I think it has less to do with who started it and more to do with the fact that we simply read past the meaning of individual words within proper nouns and idioms because we are used to hearing them. But I agree that if we were to name something Air Force today, having never used the term before, we’d find it silly, too.

I would like to think that it is due to a parody series that occurred prior to it ever existing. It’s a self-lampoon.

The US Space Force came before (Dec 2019) the TV show (May 2020). Not that a dumb TV show should lay any claim to such an obvious name anyways.

January 16, 2019 – TV series announced, with a full name.

February 19, 2019 – Space Force directive-4.

One of these things came before the other… and the day the show could finally be watched isn’t important.

It’s a self-lampoon.

Not sure about that.. Calling the Navy the ‘Water Force’ just because the flying branch is the Air Force would sound similarly silly imo.

I don’t know that I can explain why, but it just does, regardless of who does it.

I don’t know, we could call the Navy "Sea Force" and it doesn’t sound so bad. We could even call the Army "Land Force" and it would sound OK to me. So we’d have Air Force, Land Force, Sea Force, and Space Force. All we’d need next is Cyber Force.

these all sound like Power Rangers season titles tbh

"Five powers combined, I am Captain Planet America."

To me, that sounds hilarious. You should write a sitcom.

Last I checked the only people operating in space were highly trained astronauts.

Actually, it mainly got off the ground because the national space council, along with certain key individuals within the space devision of the air force, suggested it – believing that the space domain was increasing in importance and therefore needed an increased focus. Did Trump also happen to think that a "Space Force" sounded cool? Yes. But that’s not why is was created.

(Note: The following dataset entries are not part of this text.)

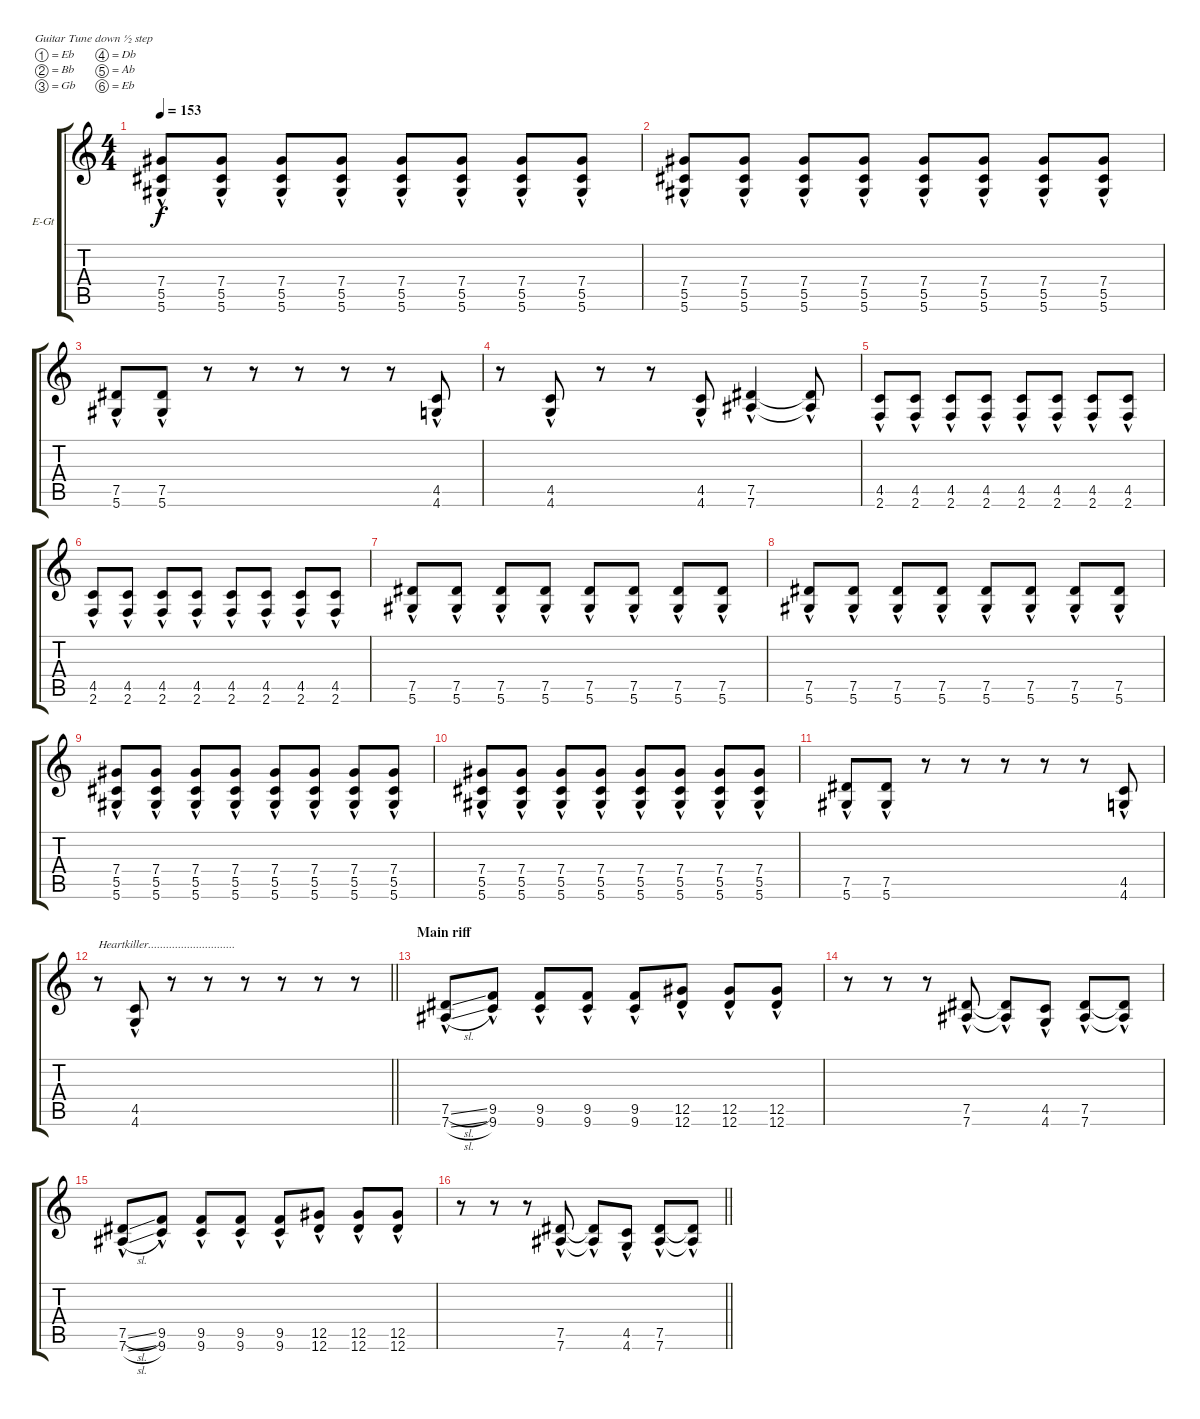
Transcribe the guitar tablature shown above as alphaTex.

\bracketExtendMode groupsimilarinstruments
\firstSystemTrackNameOrientation horizontal
\otherSystemsTrackNameOrientation horizontal
\track ("Rhythm Guitar" "E-Gt") {solo instrument distortionguitar}
\staff {score tabs}
\tuning (Eb4 Bb3 Gb3 Db3 Ab2 Eb2)
\ts (4 4)
\tempo 153
\clef g2
\ks c
(7.4{hac} 5.5{hac} 5.6{hac}).8{dy f} (7.4{hac} 5.5{hac} 5.6{hac}).8 (7.4{hac} 5.5{hac} 5.6{hac}).8 (7.4{hac} 5.5{hac} 5.6{hac}).8 (7.4{hac} 5.5{hac} 5.6{hac}).8 (7.4{hac} 5.5{hac} 5.6{hac}).8 (7.4{hac} 5.5{hac} 5.6{hac}).8 (7.4{hac} 5.5{hac} 5.6{hac}).8 |
(7.4{hac} 5.5{hac} 5.6{hac}).8 (7.4{hac} 5.5{hac} 5.6{hac}).8 (7.4{hac} 5.5{hac} 5.6{hac}).8 (7.4{hac} 5.5{hac} 5.6{hac}).8 (7.4{hac} 5.5{hac} 5.6{hac}).8 (7.4{hac} 5.5{hac} 5.6{hac}).8 (7.4{hac} 5.5{hac} 5.6{hac}).8 (7.4{hac} 5.5{hac} 5.6{hac}).8 |
(7.5{hac} 5.6{hac}).8 (7.5{hac} 5.6{hac}).8 r.8 r.8 r.8 r.8 r.8 (4.5{hac} 4.6{hac}).8 |
r.8 (4.5{hac} 4.6{hac}).8 r.8 r.8 (4.5{hac} 4.6{hac}).8 (7.5{hac} 7.6{hac}).4 (7.5{hac t} 7.6{hac t}).8 |
(4.5{hac} 2.6{hac}).8 (4.5{hac} 2.6{hac}).8 (4.5{hac} 2.6{hac}).8 (4.5{hac} 2.6{hac}).8 (4.5{hac} 2.6{hac}).8 (4.5{hac} 2.6{hac}).8 (4.5{hac} 2.6{hac}).8 (4.5{hac} 2.6{hac}).8 |
(4.5{hac} 2.6{hac}).8 (4.5{hac} 2.6{hac}).8 (4.5{hac} 2.6{hac}).8 (4.5{hac} 2.6{hac}).8 (4.5{hac} 2.6{hac}).8 (4.5{hac} 2.6{hac}).8 (4.5{hac} 2.6{hac}).8 (4.5{hac} 2.6{hac}).8 |
(7.5{hac} 5.6{hac}).8 (7.5{hac} 5.6{hac}).8 (7.5{hac} 5.6{hac}).8 (7.5{hac} 5.6{hac}).8 (7.5{hac} 5.6{hac}).8 (7.5{hac} 5.6{hac}).8 (7.5{hac} 5.6{hac}).8 (7.5{hac} 5.6{hac}).8 |
(7.5{hac} 5.6{hac}).8 (7.5{hac} 5.6{hac}).8 (7.5{hac} 5.6{hac}).8 (7.5{hac} 5.6{hac}).8 (7.5{hac} 5.6{hac}).8 (7.5{hac} 5.6{hac}).8 (7.5{hac} 5.6{hac}).8 (7.5{hac} 5.6{hac}).8 |
(7.4{hac} 5.5{hac} 5.6{hac}).8 (7.4{hac} 5.5{hac} 5.6{hac}).8 (7.4{hac} 5.5{hac} 5.6{hac}).8 (7.4{hac} 5.5{hac} 5.6{hac}).8 (7.4{hac} 5.5{hac} 5.6{hac}).8 (7.4{hac} 5.5{hac} 5.6{hac}).8 (7.4{hac} 5.5{hac} 5.6{hac}).8 (7.4{hac} 5.5{hac} 5.6{hac}).8 |
(7.4{hac} 5.5{hac} 5.6{hac}).8 (7.4{hac} 5.5{hac} 5.6{hac}).8 (7.4{hac} 5.5{hac} 5.6{hac}).8 (7.4{hac} 5.5{hac} 5.6{hac}).8 (7.4{hac} 5.5{hac} 5.6{hac}).8 (7.4{hac} 5.5{hac} 5.6{hac}).8 (7.4{hac} 5.5{hac} 5.6{hac}).8 (7.4{hac} 5.5{hac} 5.6{hac}).8 |
(7.5{hac} 5.6{hac}).8 (7.5{hac} 5.6{hac}).8 r.8 r.8 r.8 r.8 r.8 (4.5{hac} 4.6{hac}).8 |
\barLineRight lightlight
r.8{txt "Heartkiller............................."} (4.5{hac} 4.6{hac}).8 r.8 r.8 r.8 r.8 r.8 r.8 |
\section ("" "Main riff")
(7.5{sl hac} 7.6{sl hac}).8 (9.5{hac} 9.6{hac}).8 (9.5{hac} 9.6{hac}).8 (9.5{hac} 9.6{hac}).8 (9.5{hac} 9.6{hac}).8 (12.5{hac} 12.6{hac}).8 (12.5{hac} 12.6{hac}).8 (12.5{hac} 12.6{hac}).8 |
r.8 r.8 r.8 (7.5{hac} 7.6{hac}).8 (7.5{hac t} 7.6{hac t}).8 (4.5{hac} 4.6{hac}).8 (7.5{hac} 7.6{hac}).8 (7.5{hac t} 7.6{hac t}).8 |
(7.5{sl hac} 7.6{sl hac}).8 (9.5{hac} 9.6{hac}).8 (9.5{hac} 9.6{hac}).8 (9.5{hac} 9.6{hac}).8 (9.5{hac} 9.6{hac}).8 (12.5{hac} 12.6{hac}).8 (12.5{hac} 12.6{hac}).8 (12.5{hac} 12.6{hac}).8 |
\barLineRight lightlight
r.8 r.8 r.8 (7.5{hac} 7.6{hac}).8 (7.5{hac t} 7.6{hac t}).8 (4.5{hac} 4.6{hac}).8 (7.5{hac} 7.6{hac}).8 (7.5{hac t} 7.6{hac t}).8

The internet just ran with that narrative because it made for an admittedly funny story.

I agree, pop culture has poisoned terms like autopilot and space marine to the degree that they can’t be used when we have things that would fall under those definitions, in a serious sort of way.

We already have Air Force, and bending it into Space Force oozes a lack of creativity and branding sense.

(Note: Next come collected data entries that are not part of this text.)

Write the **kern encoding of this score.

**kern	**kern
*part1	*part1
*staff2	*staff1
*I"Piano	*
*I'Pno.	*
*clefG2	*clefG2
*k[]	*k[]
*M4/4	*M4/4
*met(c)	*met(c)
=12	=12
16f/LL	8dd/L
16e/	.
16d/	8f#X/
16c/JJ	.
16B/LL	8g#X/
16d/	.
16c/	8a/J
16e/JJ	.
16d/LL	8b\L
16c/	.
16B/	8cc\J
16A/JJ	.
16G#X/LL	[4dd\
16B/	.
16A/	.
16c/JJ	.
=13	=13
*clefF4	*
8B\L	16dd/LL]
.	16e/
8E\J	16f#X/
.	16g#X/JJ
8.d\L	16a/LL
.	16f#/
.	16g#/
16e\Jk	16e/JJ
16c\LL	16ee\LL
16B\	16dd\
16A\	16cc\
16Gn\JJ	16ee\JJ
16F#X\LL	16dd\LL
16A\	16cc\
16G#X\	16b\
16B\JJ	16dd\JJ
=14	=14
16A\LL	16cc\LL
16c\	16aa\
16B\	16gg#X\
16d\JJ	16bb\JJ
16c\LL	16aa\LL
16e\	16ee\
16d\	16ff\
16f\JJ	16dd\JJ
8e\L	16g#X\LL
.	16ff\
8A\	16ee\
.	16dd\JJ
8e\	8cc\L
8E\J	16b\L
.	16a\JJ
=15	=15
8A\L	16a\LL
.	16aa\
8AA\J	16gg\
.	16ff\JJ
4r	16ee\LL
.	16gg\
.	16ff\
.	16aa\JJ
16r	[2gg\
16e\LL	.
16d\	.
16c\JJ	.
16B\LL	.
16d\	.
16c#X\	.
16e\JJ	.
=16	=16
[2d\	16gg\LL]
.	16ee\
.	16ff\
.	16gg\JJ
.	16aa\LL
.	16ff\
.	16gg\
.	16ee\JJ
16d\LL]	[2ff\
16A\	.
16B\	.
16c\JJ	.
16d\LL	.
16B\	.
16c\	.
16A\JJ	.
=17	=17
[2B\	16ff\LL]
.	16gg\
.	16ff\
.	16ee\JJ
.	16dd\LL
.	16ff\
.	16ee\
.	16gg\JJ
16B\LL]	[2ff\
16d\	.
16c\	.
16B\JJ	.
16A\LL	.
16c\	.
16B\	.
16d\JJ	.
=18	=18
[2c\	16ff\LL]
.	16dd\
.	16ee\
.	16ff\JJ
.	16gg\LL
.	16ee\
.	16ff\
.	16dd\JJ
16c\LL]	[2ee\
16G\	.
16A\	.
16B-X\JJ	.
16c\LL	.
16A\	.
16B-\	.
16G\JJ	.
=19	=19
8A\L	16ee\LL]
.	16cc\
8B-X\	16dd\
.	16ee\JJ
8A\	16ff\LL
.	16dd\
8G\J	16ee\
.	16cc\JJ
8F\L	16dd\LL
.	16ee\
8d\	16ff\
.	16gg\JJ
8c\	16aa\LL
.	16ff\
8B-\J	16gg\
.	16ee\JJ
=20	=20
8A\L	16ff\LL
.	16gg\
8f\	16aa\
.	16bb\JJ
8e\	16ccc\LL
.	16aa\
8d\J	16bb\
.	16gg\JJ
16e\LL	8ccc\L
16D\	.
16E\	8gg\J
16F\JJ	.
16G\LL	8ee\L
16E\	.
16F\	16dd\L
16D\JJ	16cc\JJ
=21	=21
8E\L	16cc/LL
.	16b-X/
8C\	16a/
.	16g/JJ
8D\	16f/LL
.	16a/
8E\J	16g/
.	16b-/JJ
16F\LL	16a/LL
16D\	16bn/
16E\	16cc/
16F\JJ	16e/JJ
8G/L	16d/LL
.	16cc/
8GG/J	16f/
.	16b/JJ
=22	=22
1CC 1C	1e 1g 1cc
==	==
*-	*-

Yes because branding is what a military needs…

Branding is absolutely something every military needs.

My Nations military (The Netherlands) has great branding, you should look at the recruitment ads they’re really cool. But they are notoriously underfunded. Just two years ago I read an article about how they had to cancel some training exercises because they were running out of ammunition. And all the gear they’re using is hopelessly outdated. Branding has its place. but it isn’t everything.

Meanwhile the U.S. military recruits based on the promise of free education and health care. Maybe that’s the real reason the U.S. is so opposed to universal health care and free education – nobody would have a reason to join their military!

unless you plan to have a conscript-only army you definitely need a very good marketing strategy.

I don’t know whey they have different divisions anyway. The navy flies planes, the air force flies planes, the army flies planes… Does the army have boats? What about the air force, do they?

Of course. But the equipment owned is a silly demarkation line. There’s the Department of Defense and the Department of the Navy (and the Department of Homeland Security to cover the Coast Guard to be thorough). Each has a different charge, especially noteworthy in times of peace. The Navy, for example, protects sea trade routes as a matter of national security. Them owning planes, helicopters and automobiles doesn’t matter.

Not quite accurate. The Department of Defense consists of the Dept. of the Navy, Dept. of the Army, and the Dept. of the Air Force, as established by the National Security Act of 1947.
The USCG operates under DHS in peacetime, but under DoNavy (and therefore under DoDefense) during wartime.

Then a department of defense (AKA Homeland Security, Coast Guard) and a department of offence?

I think I might feel right at home in the Department of Offense.

It used to be called the Department of War (really!).